### [Exercise description]
Return each line of the entries that mentions the word "Ajedrez".

-=-=-

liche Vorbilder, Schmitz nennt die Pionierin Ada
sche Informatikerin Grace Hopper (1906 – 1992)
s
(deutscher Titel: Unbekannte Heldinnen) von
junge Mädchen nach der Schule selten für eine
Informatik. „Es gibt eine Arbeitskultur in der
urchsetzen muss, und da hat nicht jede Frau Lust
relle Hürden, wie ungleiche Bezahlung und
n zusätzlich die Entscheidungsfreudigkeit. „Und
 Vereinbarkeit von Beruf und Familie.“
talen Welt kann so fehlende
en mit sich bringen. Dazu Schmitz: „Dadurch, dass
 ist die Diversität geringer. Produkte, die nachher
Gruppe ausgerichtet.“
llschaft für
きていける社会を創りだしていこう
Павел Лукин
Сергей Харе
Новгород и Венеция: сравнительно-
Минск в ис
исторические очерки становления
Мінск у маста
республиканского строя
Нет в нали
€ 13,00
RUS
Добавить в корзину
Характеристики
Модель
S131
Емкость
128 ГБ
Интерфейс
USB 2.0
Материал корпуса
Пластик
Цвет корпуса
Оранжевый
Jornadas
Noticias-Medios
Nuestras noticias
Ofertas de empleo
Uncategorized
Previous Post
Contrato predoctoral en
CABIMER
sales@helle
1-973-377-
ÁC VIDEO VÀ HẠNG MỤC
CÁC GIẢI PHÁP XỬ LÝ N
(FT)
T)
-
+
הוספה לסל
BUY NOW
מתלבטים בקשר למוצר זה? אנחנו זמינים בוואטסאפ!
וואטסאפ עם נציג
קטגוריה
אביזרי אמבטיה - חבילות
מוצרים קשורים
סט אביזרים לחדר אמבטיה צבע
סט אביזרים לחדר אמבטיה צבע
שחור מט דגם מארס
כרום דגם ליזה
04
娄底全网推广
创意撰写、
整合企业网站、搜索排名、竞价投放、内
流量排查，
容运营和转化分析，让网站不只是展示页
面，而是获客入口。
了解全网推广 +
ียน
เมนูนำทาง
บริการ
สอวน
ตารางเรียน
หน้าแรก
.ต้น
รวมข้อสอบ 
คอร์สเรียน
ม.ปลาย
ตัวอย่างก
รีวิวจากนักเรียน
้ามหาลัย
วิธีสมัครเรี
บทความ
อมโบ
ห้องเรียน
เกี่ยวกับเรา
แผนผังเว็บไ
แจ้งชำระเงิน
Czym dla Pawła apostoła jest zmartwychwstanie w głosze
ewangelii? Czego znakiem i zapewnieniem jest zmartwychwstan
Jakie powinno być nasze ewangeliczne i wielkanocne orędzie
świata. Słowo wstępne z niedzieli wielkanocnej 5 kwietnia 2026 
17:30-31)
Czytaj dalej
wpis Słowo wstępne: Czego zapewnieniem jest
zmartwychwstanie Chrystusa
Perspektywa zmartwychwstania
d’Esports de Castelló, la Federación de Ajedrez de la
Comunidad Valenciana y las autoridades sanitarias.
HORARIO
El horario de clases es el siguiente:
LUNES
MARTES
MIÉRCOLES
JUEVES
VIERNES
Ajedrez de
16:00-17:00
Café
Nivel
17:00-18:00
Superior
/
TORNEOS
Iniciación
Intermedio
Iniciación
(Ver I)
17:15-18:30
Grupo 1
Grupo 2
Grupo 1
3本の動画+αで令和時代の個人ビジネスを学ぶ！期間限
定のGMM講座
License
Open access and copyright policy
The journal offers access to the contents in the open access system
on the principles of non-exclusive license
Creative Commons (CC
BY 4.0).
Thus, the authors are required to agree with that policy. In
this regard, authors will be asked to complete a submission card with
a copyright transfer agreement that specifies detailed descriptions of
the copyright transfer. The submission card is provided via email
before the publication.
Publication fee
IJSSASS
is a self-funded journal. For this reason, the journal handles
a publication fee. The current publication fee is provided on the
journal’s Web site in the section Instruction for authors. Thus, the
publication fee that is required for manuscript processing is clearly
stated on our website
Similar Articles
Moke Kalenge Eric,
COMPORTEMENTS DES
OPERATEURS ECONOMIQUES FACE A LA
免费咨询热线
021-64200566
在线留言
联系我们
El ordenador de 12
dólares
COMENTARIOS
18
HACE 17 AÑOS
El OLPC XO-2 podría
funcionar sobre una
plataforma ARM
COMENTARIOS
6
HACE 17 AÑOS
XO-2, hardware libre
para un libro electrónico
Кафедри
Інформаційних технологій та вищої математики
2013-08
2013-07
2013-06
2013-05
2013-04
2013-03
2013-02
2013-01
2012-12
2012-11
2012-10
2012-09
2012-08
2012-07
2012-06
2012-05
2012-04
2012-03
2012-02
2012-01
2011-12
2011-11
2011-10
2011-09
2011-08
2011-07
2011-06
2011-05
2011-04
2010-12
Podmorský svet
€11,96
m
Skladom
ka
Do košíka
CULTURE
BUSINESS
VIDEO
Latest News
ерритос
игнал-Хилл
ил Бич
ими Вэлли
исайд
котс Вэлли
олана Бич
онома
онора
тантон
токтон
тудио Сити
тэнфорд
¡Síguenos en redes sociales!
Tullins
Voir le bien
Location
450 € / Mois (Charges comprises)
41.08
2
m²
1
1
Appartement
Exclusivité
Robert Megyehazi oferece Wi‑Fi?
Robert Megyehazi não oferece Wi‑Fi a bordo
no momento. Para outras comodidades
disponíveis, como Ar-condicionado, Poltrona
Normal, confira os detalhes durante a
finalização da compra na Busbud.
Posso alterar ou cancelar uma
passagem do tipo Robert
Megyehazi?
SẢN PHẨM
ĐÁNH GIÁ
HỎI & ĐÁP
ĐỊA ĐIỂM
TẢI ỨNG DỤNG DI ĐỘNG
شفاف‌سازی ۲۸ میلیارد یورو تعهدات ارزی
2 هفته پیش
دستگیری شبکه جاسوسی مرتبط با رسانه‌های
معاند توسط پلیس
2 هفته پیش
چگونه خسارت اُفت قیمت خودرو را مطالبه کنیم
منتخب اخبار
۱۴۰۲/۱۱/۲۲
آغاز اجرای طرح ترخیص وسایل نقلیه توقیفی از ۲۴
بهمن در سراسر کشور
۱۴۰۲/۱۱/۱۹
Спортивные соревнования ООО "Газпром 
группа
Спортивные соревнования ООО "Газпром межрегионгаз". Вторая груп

-=-=-

### [Answer space]
d’Esports de Castelló, la Federación de Ajedrez de la
Ajedrez de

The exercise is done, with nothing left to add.